Text:
Reformation global: Die Ausstellung „Der Luthereffekt. 500 Jahre Protestantismus in der Welt“ im Berliner Martin-Gropius-Bau lohnt sich nicht nur für religiös interessierte Besucher.

Wittenberg lag Anfang des 16. Jahrhunderts „am Rande der Zivilisation“. Und doch verbreiteten sich Martin Luthers revolutionäre Gedanken in kurzer Zeit in ganz Europa. 1517 veröffentlichte er seine Thesen, zwei Jahre später diskutierten die Gelehrten in Paris, Prag und Amsterdam darüber, 1521 landeten sie schon in London im Feuer.

Bei der Verbreitung der reformatorischen Lehren spielten Kaufleute eine wichtige Rolle, Luthers Ordensbrüder und die Humanisten sowie die Studenten, die von weit her an die Universität nach Wittenberg kamen. Auch Carl Holgersson Gera aus Stockholm war hier zu Gast und kaufte 1554 ein Exemplar der „Loci Communes“ von Philipp Melanchthon, der ersten evangelischen Dogmatik. Er nahm das Buch mit in seine Heimat und tauschte sich mit schwedischen Reformatoren darüber aus, und die machten die Schrift in Finnland und Estland bekannt. Jetzt liegt das Buch in einer Vitrine im Martin-Gropius-Bau. Eine Grafik zeichnet seine abenteuerliche Reise nach.

Gespeicherte Einträge aus einer Sammlung
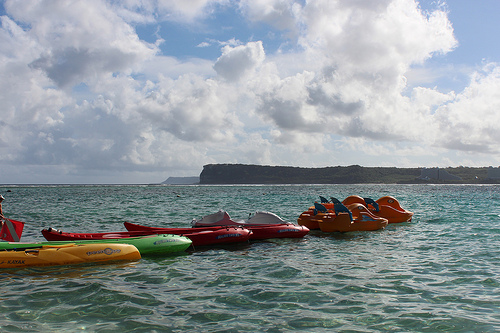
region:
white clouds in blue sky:
[16, 15, 113, 102]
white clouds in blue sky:
[121, 20, 202, 82]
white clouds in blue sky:
[200, 19, 276, 75]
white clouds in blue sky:
[266, 7, 351, 88]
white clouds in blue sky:
[333, 15, 399, 66]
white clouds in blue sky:
[402, 35, 467, 122]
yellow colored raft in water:
[32, 235, 134, 277]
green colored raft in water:
[148, 225, 189, 256]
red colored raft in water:
[190, 206, 240, 241]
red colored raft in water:
[255, 182, 305, 253]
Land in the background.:
[196, 161, 498, 186]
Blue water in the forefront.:
[1, 184, 498, 331]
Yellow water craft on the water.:
[1, 236, 146, 271]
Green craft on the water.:
[68, 233, 195, 253]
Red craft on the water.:
[155, 220, 247, 250]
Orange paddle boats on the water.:
[300, 190, 412, 240]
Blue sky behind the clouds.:
[152, 19, 284, 53]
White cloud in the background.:
[315, 6, 450, 76]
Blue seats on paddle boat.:
[315, 195, 350, 211]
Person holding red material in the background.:
[0, 190, 21, 242]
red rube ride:
[303, 193, 387, 244]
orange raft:
[12, 222, 143, 277]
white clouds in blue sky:
[22, 9, 90, 71]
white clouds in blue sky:
[32, 78, 100, 135]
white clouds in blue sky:
[230, 35, 320, 96]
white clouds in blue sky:
[297, 15, 384, 85]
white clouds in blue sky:
[359, 16, 440, 80]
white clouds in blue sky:
[339, 15, 424, 120]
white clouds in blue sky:
[446, 83, 496, 140]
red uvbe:
[203, 199, 303, 270]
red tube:
[300, 191, 364, 256]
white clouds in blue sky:
[32, 33, 122, 85]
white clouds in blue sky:
[12, 66, 72, 110]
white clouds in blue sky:
[120, 31, 185, 65]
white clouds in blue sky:
[179, 26, 260, 66]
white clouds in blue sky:
[373, 79, 451, 121]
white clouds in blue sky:
[213, 102, 305, 143]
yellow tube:
[33, 231, 145, 273]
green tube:
[147, 236, 187, 260]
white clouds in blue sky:
[65, 69, 150, 126]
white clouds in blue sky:
[90, 109, 155, 167]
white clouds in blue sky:
[176, 75, 250, 136]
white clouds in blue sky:
[256, 93, 333, 135]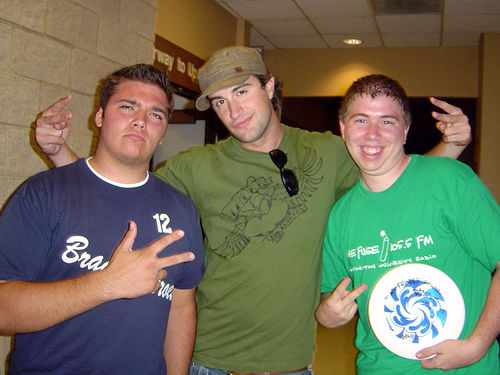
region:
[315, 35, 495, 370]
Young man wearing light green shirt.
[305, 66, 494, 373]
Young man holding white frisbee.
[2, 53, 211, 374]
Young man wearing blue shirt.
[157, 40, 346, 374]
Young man wearing sage shirt.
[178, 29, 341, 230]
Young man wearing hat.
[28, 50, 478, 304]
All young men holding up hand signs.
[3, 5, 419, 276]
Young men standing next to brick wall.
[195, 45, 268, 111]
the green hat on the man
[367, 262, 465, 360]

Aufgabenstellung:
Gib aus dem Text zur Lutherausstellung alles von „Reformation global: Die“ bis hinunter zu „religiös interessierte Besucher.“ unverändert zurück.

Lösung:
Reformation global: Die Ausstellung „Der Luthereffekt. 500 Jahre Protestantismus in der Welt“ im Berliner Martin-Gropius-Bau lohnt sich nicht nur für religiös interessierte Besucher.